[WHAT TO PRODUCE]
Search term "attente": please copy every line of the records below that contains it.

####

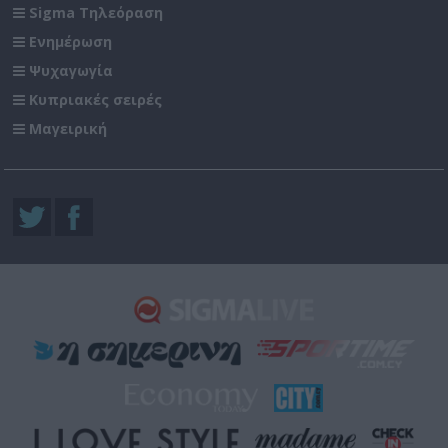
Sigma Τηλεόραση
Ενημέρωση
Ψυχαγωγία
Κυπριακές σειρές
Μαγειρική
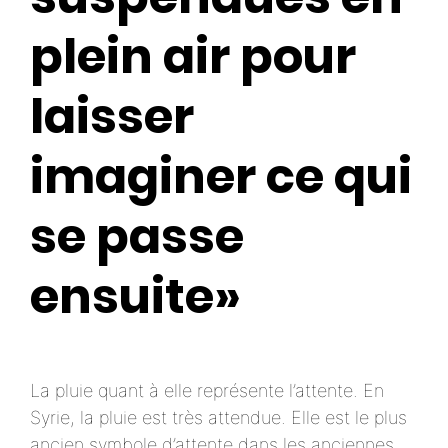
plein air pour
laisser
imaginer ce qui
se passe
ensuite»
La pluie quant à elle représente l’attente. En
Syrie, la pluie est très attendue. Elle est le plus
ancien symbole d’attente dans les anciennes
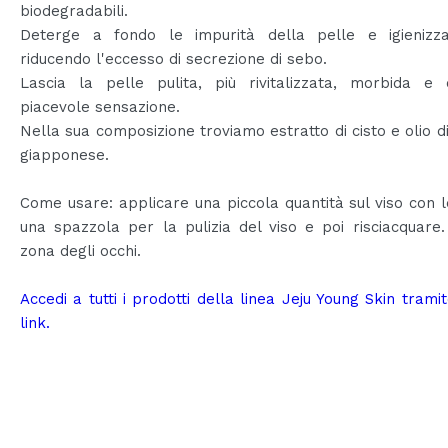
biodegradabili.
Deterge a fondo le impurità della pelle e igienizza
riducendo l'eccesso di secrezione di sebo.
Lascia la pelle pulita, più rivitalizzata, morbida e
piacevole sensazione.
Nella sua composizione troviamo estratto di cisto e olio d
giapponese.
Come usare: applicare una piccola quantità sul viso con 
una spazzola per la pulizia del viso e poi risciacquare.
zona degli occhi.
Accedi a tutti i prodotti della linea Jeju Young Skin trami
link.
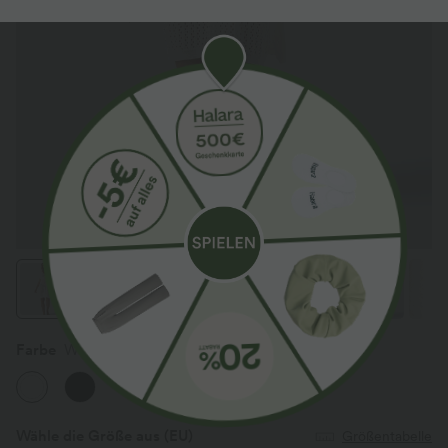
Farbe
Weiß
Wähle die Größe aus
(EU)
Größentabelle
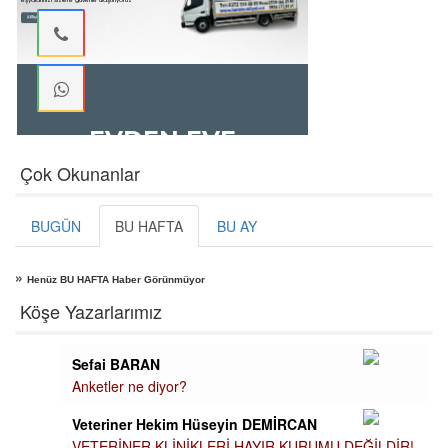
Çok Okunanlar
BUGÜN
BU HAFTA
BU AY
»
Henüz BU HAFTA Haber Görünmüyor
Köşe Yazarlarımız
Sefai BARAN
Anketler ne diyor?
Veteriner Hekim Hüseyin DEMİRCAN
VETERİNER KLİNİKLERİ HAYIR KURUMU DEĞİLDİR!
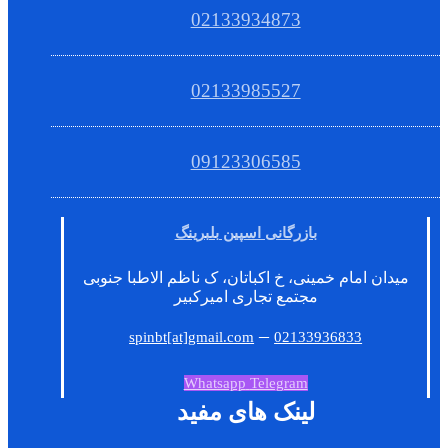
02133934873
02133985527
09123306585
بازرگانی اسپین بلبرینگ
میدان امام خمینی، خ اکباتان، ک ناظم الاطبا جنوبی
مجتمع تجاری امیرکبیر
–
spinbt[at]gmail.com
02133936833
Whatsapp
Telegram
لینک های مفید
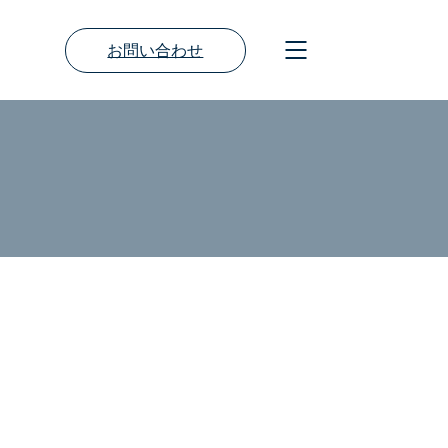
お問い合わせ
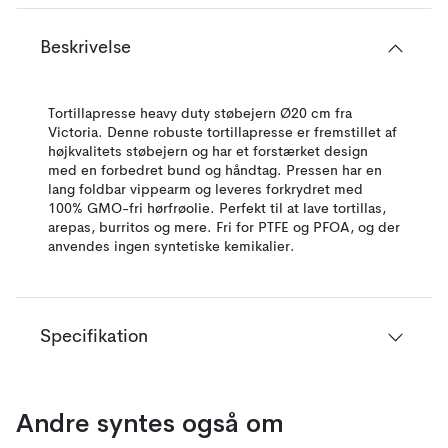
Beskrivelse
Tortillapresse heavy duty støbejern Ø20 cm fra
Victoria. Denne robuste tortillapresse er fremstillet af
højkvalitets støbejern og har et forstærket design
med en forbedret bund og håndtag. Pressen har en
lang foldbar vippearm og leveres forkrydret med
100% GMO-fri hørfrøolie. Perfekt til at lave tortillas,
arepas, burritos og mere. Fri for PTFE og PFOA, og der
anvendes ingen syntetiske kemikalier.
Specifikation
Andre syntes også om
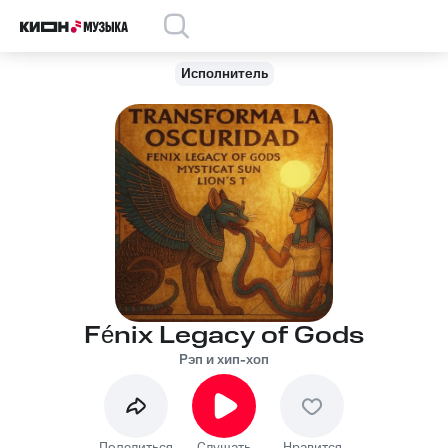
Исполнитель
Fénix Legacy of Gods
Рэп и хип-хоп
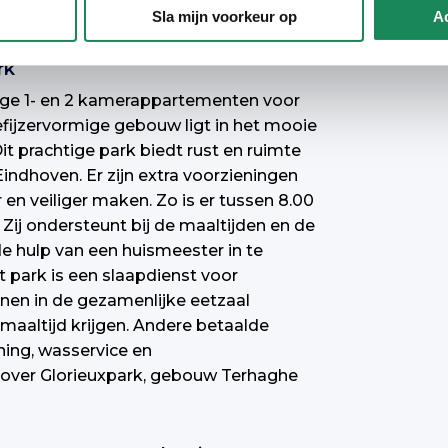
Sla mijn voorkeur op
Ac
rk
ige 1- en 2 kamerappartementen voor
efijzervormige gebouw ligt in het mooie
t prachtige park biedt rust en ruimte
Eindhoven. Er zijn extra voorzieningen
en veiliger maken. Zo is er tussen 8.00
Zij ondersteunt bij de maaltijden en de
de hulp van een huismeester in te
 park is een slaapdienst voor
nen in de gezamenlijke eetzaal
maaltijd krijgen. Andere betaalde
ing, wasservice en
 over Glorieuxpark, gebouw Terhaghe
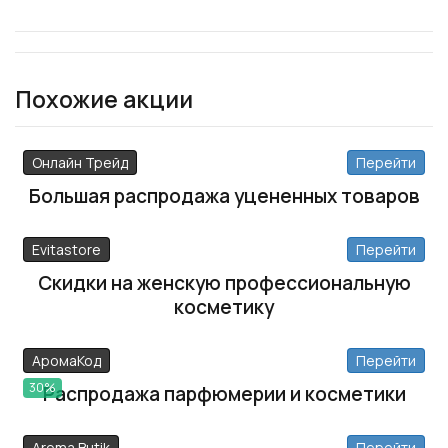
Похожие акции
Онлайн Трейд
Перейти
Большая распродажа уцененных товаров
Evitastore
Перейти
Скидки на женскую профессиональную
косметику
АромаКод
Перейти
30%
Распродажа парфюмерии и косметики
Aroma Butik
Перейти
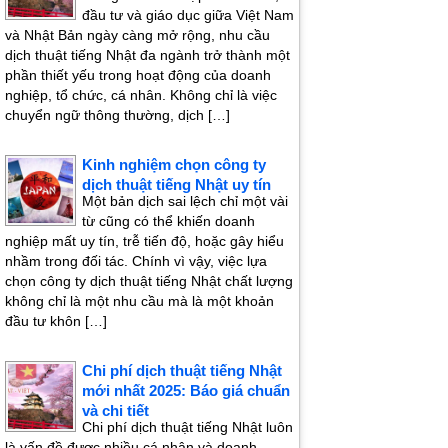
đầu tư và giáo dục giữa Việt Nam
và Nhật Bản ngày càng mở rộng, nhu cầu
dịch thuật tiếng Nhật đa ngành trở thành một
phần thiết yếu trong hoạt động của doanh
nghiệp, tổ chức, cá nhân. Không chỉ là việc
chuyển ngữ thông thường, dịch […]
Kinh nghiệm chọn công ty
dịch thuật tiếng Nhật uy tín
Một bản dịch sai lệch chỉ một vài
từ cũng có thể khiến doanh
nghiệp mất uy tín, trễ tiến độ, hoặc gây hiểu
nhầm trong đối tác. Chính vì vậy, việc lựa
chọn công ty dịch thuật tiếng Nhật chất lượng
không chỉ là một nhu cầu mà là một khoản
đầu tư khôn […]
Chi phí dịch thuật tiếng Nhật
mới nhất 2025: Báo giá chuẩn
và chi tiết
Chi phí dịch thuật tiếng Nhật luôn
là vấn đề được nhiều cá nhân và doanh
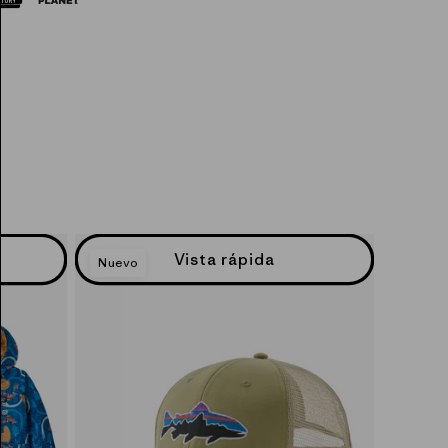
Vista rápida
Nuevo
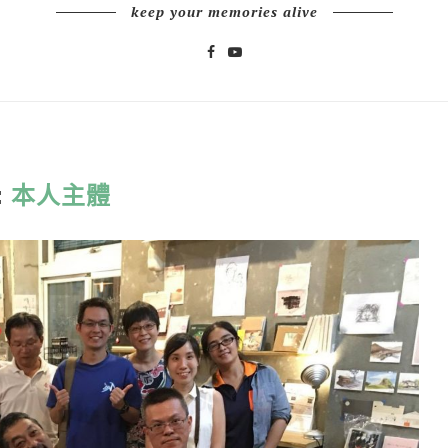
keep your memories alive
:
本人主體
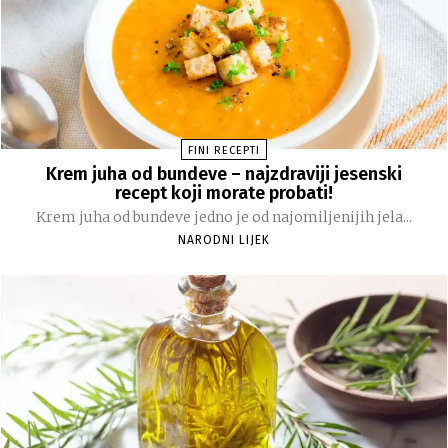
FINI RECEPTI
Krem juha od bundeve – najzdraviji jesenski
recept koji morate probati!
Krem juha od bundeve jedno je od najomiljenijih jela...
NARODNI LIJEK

####

[RESPONSE TO THE TASK]
La pluie quant à elle représente l’attente. En
ancien symbole d’attente dans les anciennes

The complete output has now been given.